Thursday, September 18, 2014

The Last Five Years: A Minute and Eternity

Five years ago today, Rebecca asked me to go with her to medical school. It was her way of proposing - at the time, we couldn't logistically/legally get married and even if we could have, I don't know if we could have articulated our relationship that way. A little part of me will probably always feel that discrimination and marriage inequality stole our chance to have a "normal" proposal story. But in the end, the modern proposal is a relatively recent invention, I think, and reality television has probably made too much of it.

The truth is that there was much more embedded in this proposal than in a standard proposal. She came out, in that moment. My positive response not only meant a commitment to her, but that I was coming out as well. Coming out, and especially becoming a couple, meant that our lives would never go back to normal. Ever. Even if we broke up. In that moment of honesty, we joined the LGBT community. We thought we knew what to expect, but of course, we couldn't know. We couldn't know the discrimination we would experience or the fear we would have because of the lack of legal recognition. We couldn't know the depth of pain when we came out to our families and it didn't go well. On the other hand, we couldn't have known how many people would love us unconditionally, who would be almost more outraged than we were at the hate, who would support us when life was unspeakably difficult - our chosen family.

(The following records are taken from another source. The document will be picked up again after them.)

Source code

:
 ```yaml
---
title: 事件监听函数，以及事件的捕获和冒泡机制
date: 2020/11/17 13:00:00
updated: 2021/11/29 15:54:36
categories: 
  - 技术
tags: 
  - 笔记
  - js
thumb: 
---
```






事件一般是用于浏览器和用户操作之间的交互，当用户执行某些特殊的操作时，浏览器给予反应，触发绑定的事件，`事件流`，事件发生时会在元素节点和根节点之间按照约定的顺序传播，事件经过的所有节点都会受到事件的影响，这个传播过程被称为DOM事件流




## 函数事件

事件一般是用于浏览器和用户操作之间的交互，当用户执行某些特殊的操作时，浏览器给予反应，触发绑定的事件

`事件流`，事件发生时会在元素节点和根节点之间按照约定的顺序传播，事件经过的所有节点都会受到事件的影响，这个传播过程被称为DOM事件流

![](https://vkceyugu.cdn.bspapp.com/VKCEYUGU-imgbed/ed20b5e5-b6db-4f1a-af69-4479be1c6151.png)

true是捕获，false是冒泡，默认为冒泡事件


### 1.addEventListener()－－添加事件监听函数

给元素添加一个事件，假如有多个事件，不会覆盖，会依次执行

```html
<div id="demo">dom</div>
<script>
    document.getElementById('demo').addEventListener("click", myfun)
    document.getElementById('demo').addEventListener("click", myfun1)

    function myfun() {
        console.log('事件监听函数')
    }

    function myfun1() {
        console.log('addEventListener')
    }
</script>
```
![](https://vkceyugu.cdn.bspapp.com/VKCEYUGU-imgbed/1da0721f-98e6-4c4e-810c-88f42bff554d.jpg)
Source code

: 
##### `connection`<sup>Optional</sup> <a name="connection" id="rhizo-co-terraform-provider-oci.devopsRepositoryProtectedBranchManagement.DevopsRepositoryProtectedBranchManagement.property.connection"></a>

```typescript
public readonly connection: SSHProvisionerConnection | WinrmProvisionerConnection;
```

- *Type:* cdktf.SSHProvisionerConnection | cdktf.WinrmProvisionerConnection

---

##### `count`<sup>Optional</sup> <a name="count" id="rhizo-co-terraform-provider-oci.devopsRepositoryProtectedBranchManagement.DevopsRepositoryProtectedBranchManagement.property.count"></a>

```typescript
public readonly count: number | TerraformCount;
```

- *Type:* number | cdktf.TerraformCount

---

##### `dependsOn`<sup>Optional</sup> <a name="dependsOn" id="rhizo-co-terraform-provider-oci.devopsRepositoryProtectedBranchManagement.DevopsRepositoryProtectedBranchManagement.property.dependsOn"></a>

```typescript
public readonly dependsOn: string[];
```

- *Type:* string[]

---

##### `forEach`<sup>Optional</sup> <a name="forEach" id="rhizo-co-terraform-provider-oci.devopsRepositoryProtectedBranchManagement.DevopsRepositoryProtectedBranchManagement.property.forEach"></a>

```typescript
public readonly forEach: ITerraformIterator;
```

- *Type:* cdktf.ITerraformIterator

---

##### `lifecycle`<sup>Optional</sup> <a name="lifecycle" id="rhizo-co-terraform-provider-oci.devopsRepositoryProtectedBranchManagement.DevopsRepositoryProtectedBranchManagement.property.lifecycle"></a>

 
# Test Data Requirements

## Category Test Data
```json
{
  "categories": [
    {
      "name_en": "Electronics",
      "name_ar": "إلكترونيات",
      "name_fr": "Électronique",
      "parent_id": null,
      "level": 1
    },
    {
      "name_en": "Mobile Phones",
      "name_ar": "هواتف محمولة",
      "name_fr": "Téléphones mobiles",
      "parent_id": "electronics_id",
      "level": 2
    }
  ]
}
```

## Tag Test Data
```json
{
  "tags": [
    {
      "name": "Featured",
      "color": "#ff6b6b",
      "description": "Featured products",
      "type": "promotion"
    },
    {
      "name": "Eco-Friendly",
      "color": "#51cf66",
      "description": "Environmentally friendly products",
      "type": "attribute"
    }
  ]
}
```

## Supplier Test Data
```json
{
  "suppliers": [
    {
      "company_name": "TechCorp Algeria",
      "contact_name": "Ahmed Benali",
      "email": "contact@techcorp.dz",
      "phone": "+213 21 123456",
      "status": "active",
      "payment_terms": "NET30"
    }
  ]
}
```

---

I, at this point, am writing with tears streaming down my face. Some of them are from joy - that I have found the love of my life, that I know we are the best fit, that we have survived in a culture that often roots for our relationship to fail. Some are from sorrow at all we've chosen to give up and from the memories of those very trying times.

We've become obsessed with the ABC Family drama The Fosters, the story of a lesbian couple raising a large group of children. The theme song, Where You Belong, was written especially for this show, and to me, it's exactly what family means.

It's not where you come from
It's where you belong
Nothin' I would trade
I wouldn't have it any other way
You're surrounded
By love and you're wanted
So never feel alone
You are home with me
Right where you belong

I hope that someday should we have children, we can record a lullaby version of this song for them. 

Two cats, five apartments, five years, two degrees, and membership in the club of people To Whom the Unimaginable is Now Imaginable later, a lifetime has happened already, and yet that day still feels so salient, so soft and warm in my memory.